In the listing below, count every line that contains "next". Give nothing but the number.

Provided material:

****************

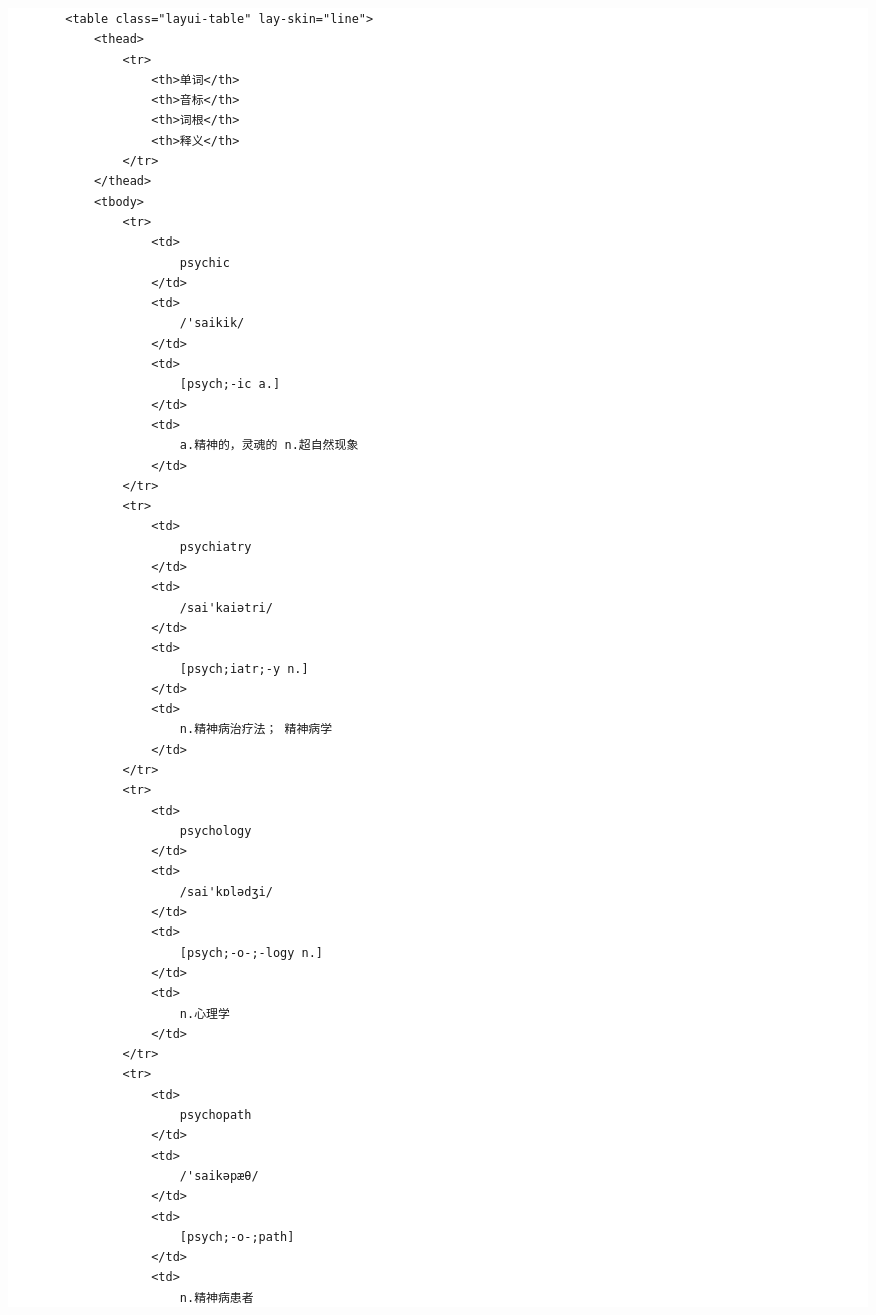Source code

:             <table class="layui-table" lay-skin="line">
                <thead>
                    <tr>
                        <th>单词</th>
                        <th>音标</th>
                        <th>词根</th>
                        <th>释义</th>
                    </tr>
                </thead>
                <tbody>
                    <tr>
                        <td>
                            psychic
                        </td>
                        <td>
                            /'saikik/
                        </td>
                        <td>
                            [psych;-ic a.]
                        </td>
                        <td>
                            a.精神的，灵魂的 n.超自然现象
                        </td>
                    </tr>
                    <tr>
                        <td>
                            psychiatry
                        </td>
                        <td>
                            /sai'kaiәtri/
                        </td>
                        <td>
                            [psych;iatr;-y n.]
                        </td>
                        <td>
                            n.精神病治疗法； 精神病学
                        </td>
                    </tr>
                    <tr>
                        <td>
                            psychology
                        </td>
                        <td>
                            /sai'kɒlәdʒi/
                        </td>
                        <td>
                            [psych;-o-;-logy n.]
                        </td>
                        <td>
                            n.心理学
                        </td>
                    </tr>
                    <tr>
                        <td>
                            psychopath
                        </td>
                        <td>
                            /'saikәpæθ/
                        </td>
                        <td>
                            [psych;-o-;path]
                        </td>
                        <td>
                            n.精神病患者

****************

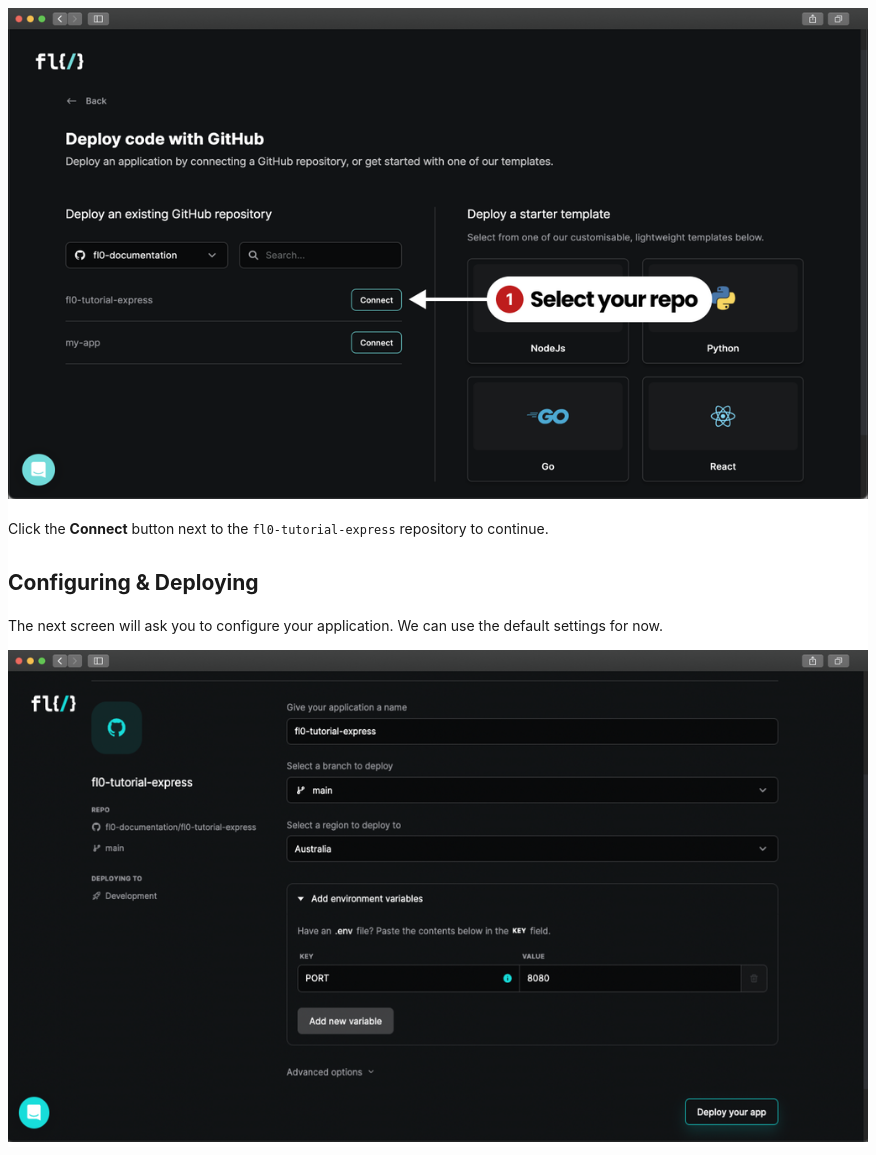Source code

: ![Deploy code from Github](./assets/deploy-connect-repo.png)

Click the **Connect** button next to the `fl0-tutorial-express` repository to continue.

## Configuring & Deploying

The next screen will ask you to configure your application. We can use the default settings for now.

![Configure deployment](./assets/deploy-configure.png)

****************

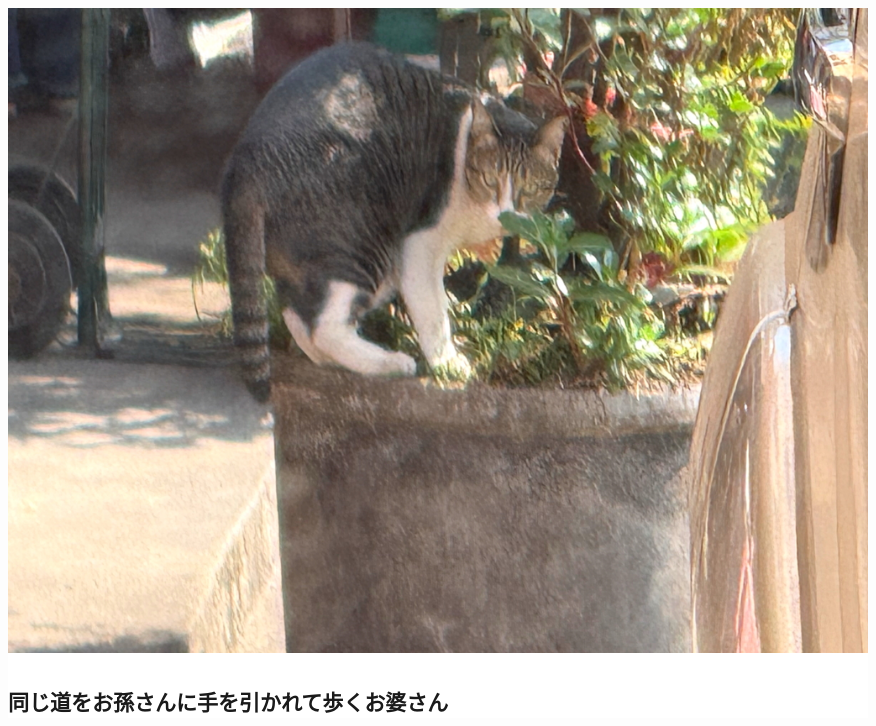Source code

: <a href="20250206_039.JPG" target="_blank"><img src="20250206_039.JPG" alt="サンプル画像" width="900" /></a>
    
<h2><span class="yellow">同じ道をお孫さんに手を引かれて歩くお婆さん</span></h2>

****************

Task answer: 2